The image processing method according to 1. 11. When the generated code amount of the image data compressed in the compression step is larger than a predetermined code amount as a result of monitoring in the monitoring step, the execution is performed until the generated code amount becomes equal to or smaller than the predetermined code amount. 9. The image processing method according to claim 8, wherein in the step, the degree of smoothing in the smoothing step is switched, and smoothing of the image data by the smoothing step and compression by the compression step are repeatedly executed. 12. The smoothing step includes increasing the smoothing degree of the smoothing step each time the number of times of repeating the smoothing by the smoothing step and the compression by the compressing step is updated. 9. The method according to claim 8, wherein
The image processing method according to 1. 13. The image processing method according to claim 8, wherein in the compression step, the image data is compressed by performing predictive encoding on the image data. 14. When the number of executions of the execution step is different for each image data obtained by dividing one page of image data for each predetermined unit, the image data is divided for each predetermined unit so that the number of executions of the execution step is equal. 9. The method according to claim 8, wherein the execution step is executed again for each image data.
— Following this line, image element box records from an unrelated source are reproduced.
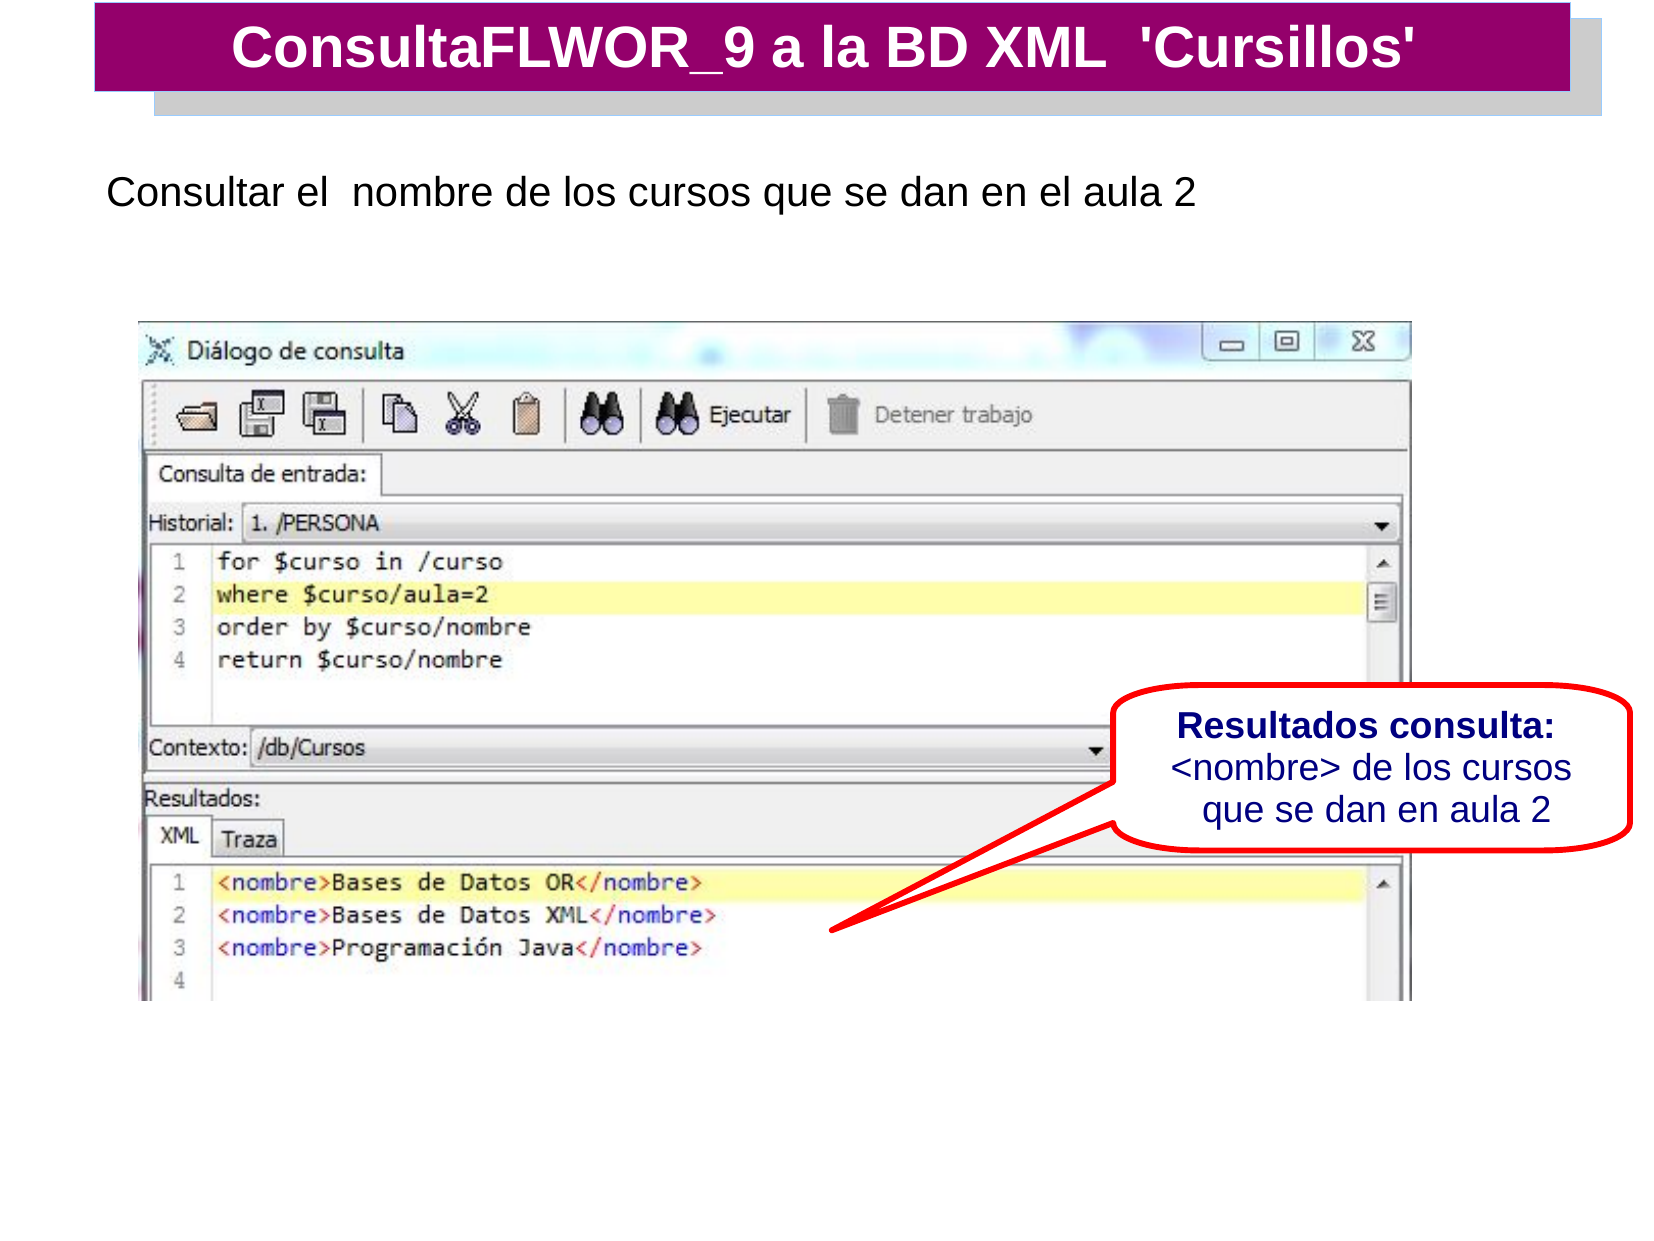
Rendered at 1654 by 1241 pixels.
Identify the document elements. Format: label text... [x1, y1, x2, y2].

text_box ConsultaFLWOR_9 a la BD XML 'Cursillos' [94, 2, 1571, 92]
text_box [154, 18, 1602, 116]
text_box Resultados consulta: <nombre> de los cursos que se dan en aula 2 [831, 685, 1630, 931]
text_box Consultar el nombre de los cursos que se dan en el aula 2 [79, 161, 1616, 272]
picture [138, 321, 1412, 1001]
The image processing method according to 1. 15. A computer-readable memory storing a program code for image processing for compressing input image data, wherein: a program code for a compression step for compressing the input image data; A program code of a monitoring step of monitoring the generated code amount of the image data obtained, a program code of a smoothing step capable of smoothing the image data with a plurality of types of smoothing degrees, and a monitoring result of the monitoring step. And a program code for an execution step of repeatedly performing smoothing of the image data by the smoothing unit and compression by the compression unit.